◆ **Data for analysis**
*-*-*

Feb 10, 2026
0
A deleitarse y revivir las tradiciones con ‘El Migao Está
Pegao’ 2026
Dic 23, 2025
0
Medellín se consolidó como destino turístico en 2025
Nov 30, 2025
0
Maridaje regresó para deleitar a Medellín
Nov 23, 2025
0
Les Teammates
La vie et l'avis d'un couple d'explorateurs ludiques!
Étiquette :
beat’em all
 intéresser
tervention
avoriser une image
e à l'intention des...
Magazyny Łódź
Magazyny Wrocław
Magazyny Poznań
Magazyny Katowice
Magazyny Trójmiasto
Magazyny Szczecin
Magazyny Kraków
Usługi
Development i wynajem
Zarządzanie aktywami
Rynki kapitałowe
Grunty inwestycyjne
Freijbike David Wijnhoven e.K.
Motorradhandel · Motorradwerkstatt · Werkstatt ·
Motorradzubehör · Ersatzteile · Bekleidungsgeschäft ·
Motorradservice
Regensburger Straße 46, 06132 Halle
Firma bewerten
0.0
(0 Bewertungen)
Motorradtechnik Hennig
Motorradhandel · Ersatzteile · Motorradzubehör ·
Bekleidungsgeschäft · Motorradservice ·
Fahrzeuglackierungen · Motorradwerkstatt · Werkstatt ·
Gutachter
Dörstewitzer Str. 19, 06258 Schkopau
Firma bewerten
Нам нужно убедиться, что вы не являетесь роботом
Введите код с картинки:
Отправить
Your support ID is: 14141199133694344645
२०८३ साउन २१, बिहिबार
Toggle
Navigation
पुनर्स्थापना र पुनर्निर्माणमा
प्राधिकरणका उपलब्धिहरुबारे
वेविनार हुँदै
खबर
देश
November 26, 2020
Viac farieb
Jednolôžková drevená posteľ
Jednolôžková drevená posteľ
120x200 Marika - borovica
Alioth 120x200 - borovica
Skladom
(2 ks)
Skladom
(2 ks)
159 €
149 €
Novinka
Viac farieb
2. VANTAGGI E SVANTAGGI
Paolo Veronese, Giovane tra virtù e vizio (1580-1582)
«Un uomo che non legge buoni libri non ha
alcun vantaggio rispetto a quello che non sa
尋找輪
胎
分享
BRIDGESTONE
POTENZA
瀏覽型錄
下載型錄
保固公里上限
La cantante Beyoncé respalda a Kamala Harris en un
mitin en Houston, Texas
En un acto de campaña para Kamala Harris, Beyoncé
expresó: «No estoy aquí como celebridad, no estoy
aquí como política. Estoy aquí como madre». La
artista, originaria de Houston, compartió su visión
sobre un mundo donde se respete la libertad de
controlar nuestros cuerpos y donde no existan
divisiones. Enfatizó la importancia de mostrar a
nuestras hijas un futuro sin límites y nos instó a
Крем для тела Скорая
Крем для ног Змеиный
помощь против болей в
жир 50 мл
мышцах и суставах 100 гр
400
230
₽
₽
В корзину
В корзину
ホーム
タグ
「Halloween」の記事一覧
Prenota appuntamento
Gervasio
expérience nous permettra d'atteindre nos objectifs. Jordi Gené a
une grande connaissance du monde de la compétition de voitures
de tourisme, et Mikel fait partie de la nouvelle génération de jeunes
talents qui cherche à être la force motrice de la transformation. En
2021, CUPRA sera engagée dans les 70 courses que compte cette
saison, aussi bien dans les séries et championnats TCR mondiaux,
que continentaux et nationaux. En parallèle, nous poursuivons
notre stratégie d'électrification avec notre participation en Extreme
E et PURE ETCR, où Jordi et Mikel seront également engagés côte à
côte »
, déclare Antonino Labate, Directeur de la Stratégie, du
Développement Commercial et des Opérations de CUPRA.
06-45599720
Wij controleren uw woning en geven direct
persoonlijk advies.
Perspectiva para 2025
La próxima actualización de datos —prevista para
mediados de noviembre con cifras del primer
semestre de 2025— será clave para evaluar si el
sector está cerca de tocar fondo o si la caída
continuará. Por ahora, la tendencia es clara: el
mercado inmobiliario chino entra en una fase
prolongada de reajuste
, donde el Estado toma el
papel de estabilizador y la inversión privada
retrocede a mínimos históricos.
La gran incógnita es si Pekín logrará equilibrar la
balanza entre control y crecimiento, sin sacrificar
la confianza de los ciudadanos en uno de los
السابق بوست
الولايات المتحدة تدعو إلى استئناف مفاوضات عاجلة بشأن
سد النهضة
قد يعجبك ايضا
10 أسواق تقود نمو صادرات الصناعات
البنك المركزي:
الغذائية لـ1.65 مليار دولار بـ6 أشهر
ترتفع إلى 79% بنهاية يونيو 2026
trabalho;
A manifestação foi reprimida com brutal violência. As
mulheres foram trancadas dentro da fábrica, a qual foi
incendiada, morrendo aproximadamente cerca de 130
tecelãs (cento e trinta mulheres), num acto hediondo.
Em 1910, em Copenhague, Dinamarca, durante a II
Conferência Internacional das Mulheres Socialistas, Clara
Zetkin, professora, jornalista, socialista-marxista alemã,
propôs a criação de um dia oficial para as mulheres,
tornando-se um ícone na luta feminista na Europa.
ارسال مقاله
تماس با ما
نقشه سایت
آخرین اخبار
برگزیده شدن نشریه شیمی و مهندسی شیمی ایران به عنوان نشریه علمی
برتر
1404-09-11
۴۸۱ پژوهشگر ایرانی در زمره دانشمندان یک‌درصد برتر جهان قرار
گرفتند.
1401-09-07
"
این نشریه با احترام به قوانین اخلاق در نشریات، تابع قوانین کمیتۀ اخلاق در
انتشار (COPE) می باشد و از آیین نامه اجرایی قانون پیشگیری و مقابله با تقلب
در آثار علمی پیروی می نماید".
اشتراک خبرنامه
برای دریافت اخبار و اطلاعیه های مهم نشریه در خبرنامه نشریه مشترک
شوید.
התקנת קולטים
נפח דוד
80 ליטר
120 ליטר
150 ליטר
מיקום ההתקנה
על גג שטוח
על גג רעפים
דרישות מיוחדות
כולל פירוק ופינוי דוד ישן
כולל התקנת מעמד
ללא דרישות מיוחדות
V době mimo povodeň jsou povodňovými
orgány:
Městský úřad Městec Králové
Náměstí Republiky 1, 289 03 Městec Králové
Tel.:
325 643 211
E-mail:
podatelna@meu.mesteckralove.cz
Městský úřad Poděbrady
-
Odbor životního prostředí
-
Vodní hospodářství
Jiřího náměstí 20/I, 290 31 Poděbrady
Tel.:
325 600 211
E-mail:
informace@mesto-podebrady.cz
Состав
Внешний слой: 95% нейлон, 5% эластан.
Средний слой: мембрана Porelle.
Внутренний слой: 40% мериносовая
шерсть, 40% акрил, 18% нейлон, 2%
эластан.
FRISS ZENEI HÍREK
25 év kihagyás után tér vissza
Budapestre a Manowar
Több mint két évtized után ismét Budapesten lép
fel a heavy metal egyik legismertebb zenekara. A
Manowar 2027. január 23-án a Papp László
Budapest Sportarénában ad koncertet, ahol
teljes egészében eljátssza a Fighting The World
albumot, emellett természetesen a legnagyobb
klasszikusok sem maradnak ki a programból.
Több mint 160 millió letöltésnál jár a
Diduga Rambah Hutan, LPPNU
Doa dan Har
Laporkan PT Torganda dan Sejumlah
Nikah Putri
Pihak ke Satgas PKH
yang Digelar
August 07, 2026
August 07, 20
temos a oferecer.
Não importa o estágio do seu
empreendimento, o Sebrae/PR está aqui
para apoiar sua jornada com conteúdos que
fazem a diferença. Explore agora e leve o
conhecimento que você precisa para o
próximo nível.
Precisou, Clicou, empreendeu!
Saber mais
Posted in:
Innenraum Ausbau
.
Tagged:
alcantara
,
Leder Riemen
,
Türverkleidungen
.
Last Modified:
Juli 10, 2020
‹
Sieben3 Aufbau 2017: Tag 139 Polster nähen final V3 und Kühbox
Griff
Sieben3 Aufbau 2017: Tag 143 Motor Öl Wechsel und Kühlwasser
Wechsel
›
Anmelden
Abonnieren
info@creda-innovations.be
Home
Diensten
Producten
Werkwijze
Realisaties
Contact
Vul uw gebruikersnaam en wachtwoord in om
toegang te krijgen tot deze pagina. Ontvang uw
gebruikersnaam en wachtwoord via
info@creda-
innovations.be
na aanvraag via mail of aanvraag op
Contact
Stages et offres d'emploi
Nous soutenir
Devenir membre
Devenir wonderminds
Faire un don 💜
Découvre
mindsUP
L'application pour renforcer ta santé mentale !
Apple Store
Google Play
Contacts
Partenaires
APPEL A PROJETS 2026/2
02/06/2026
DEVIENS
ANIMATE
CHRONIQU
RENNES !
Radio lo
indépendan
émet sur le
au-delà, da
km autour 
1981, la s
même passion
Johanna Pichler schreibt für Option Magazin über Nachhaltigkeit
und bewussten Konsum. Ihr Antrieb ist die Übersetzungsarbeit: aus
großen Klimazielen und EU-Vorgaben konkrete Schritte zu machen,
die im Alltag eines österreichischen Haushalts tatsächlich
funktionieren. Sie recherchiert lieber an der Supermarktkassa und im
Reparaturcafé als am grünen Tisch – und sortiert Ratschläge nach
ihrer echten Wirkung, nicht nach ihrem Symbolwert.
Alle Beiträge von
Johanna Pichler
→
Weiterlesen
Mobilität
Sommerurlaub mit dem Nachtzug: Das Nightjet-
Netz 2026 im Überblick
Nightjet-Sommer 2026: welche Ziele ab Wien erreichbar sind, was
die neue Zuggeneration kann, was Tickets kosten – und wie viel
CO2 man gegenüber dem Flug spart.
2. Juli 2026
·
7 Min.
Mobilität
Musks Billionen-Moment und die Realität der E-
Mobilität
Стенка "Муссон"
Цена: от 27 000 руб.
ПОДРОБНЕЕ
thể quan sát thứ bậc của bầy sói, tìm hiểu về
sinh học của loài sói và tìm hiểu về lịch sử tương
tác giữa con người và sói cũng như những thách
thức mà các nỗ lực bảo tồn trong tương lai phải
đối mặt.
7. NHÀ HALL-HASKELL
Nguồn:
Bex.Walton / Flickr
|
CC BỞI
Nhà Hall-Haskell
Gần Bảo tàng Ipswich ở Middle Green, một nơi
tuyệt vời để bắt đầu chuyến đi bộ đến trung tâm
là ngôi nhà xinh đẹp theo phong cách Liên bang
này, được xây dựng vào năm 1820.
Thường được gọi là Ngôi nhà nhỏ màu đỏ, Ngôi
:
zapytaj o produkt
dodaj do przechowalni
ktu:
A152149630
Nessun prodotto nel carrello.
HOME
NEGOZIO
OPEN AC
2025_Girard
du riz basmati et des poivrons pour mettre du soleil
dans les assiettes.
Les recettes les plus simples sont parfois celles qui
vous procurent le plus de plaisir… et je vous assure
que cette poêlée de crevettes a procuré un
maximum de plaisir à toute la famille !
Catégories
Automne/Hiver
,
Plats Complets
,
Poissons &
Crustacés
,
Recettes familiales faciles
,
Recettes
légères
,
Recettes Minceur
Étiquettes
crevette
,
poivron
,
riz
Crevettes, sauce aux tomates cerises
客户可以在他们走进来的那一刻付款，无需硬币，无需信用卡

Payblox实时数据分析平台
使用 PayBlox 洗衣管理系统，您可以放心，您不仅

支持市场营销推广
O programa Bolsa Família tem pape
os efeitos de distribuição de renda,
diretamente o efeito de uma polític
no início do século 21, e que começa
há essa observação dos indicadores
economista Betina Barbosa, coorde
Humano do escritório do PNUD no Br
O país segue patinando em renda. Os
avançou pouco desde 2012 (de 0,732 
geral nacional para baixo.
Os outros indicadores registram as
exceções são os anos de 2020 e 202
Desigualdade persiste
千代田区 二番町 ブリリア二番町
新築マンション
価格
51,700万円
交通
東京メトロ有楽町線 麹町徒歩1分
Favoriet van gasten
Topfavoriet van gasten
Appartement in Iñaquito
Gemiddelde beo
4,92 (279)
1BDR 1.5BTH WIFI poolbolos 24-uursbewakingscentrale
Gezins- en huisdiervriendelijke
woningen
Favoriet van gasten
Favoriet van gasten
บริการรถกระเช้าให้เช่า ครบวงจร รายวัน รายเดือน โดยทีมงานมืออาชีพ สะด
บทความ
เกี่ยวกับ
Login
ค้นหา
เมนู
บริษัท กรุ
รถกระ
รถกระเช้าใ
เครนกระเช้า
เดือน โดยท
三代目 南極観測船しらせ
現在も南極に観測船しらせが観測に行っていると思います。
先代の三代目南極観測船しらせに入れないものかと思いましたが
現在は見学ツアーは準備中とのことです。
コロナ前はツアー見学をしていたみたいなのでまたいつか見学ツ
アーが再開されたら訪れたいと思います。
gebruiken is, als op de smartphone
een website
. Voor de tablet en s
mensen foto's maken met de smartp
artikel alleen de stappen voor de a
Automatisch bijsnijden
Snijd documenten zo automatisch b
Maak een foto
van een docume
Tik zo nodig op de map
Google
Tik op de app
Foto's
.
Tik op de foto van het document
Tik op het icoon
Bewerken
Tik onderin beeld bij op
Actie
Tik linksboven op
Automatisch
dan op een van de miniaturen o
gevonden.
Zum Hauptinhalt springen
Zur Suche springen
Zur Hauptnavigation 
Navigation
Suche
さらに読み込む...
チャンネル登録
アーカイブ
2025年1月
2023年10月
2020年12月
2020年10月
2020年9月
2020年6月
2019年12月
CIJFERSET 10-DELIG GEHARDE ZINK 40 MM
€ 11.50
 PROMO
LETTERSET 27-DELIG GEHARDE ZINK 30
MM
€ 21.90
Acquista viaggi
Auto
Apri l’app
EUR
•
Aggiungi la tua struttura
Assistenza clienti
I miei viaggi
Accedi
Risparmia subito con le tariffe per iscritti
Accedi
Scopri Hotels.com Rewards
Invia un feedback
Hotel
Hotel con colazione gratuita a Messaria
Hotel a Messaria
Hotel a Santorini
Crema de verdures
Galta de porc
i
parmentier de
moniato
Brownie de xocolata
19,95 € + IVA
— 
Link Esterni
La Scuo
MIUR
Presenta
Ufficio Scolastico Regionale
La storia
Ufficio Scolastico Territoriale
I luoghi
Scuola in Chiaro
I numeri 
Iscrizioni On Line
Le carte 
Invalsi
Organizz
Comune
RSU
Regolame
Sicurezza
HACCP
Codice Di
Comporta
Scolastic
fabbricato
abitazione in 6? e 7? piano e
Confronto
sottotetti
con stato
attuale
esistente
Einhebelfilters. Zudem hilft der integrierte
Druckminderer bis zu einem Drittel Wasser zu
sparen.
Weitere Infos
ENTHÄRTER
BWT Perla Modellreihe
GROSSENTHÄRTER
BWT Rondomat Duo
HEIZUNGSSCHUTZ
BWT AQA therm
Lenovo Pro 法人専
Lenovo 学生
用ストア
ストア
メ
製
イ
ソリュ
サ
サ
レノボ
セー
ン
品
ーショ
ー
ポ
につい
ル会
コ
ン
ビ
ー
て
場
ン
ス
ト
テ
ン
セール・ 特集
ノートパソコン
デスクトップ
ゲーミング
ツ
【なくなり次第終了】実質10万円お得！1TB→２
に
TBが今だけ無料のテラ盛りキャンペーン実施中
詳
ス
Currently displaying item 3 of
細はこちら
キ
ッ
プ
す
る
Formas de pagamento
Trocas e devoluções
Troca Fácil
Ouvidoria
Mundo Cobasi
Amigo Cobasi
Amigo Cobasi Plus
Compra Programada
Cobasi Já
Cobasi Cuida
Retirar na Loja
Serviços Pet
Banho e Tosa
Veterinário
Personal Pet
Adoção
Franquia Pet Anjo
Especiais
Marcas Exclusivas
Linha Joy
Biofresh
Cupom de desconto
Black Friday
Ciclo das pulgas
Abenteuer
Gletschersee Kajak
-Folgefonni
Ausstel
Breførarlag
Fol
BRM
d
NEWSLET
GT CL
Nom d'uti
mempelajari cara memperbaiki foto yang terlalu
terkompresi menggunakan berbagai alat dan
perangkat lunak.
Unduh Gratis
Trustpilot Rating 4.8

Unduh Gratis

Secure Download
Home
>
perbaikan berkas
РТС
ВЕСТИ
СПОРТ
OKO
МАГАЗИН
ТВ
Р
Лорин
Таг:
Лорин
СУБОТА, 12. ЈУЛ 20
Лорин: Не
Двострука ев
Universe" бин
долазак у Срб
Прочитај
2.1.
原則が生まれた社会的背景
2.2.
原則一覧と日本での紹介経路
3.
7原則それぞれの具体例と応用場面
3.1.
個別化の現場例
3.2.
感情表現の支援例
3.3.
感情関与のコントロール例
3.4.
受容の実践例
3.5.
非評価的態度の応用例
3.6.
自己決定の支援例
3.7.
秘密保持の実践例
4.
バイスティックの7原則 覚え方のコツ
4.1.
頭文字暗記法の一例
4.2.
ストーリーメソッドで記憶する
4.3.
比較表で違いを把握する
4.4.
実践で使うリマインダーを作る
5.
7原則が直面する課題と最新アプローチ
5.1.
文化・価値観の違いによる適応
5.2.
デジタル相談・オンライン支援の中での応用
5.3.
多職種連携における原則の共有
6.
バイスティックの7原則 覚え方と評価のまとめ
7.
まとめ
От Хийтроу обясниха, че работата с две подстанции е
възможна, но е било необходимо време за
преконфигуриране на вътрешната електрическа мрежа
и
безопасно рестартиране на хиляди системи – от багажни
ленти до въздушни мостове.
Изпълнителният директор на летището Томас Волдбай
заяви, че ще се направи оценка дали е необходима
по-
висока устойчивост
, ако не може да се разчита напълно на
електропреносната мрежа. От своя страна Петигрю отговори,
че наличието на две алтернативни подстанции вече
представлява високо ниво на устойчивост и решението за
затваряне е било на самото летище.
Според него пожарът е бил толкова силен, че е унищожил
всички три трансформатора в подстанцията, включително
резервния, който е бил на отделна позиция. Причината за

*-*-*

◆ **Requirement**
Reproduce the data verbatim, beginning with its first line and ending after the line that contains "libri non ha", with that line included.

◆ **Result for this exercise**
Feb 10, 2026
0
A deleitarse y revivir las tradiciones con ‘El Migao Está
Pegao’ 2026
Dic 23, 2025
0
Medellín se consolidó como destino turístico en 2025
Nov 30, 2025
0
Maridaje regresó para deleitar a Medellín
Nov 23, 2025
0
Les Teammates
La vie et l'avis d'un couple d'explorateurs ludiques!
Étiquette :
beat’em all
 intéresser
tervention
avoriser une image
e à l'intention des...
Magazyny Łódź
Magazyny Wrocław
Magazyny Poznań
Magazyny Katowice
Magazyny Trójmiasto
Magazyny Szczecin
Magazyny Kraków
Usługi
Development i wynajem
Zarządzanie aktywami
Rynki kapitałowe
Grunty inwestycyjne
Freijbike David Wijnhoven e.K.
Motorradhandel · Motorradwerkstatt · Werkstatt ·
Motorradzubehör · Ersatzteile · Bekleidungsgeschäft ·
Motorradservice
Regensburger Straße 46, 06132 Halle
Firma bewerten
0.0
(0 Bewertungen)
Motorradtechnik Hennig
Motorradhandel · Ersatzteile · Motorradzubehör ·
Bekleidungsgeschäft · Motorradservice ·
Fahrzeuglackierungen · Motorradwerkstatt · Werkstatt ·
Gutachter
Dörstewitzer Str. 19, 06258 Schkopau
Firma bewerten
Нам нужно убедиться, что вы не являетесь роботом
Введите код с картинки:
Отправить
Your support ID is: 14141199133694344645
२०८३ साउन २१, बिहिबार
Toggle
Navigation
पुनर्स्थापना र पुनर्निर्माणमा
प्राधिकरणका उपलब्धिहरुबारे
वेविनार हुँदै
खबर
देश
November 26, 2020
Viac farieb
Jednolôžková drevená posteľ
Jednolôžková drevená posteľ
120x200 Marika - borovica
Alioth 120x200 - borovica
Skladom
(2 ks)
Skladom
(2 ks)
159 €
149 €
Novinka
Viac farieb
2. VANTAGGI E SVANTAGGI
Paolo Veronese, Giovane tra virtù e vizio (1580-1582)
«Un uomo che non legge buoni libri non ha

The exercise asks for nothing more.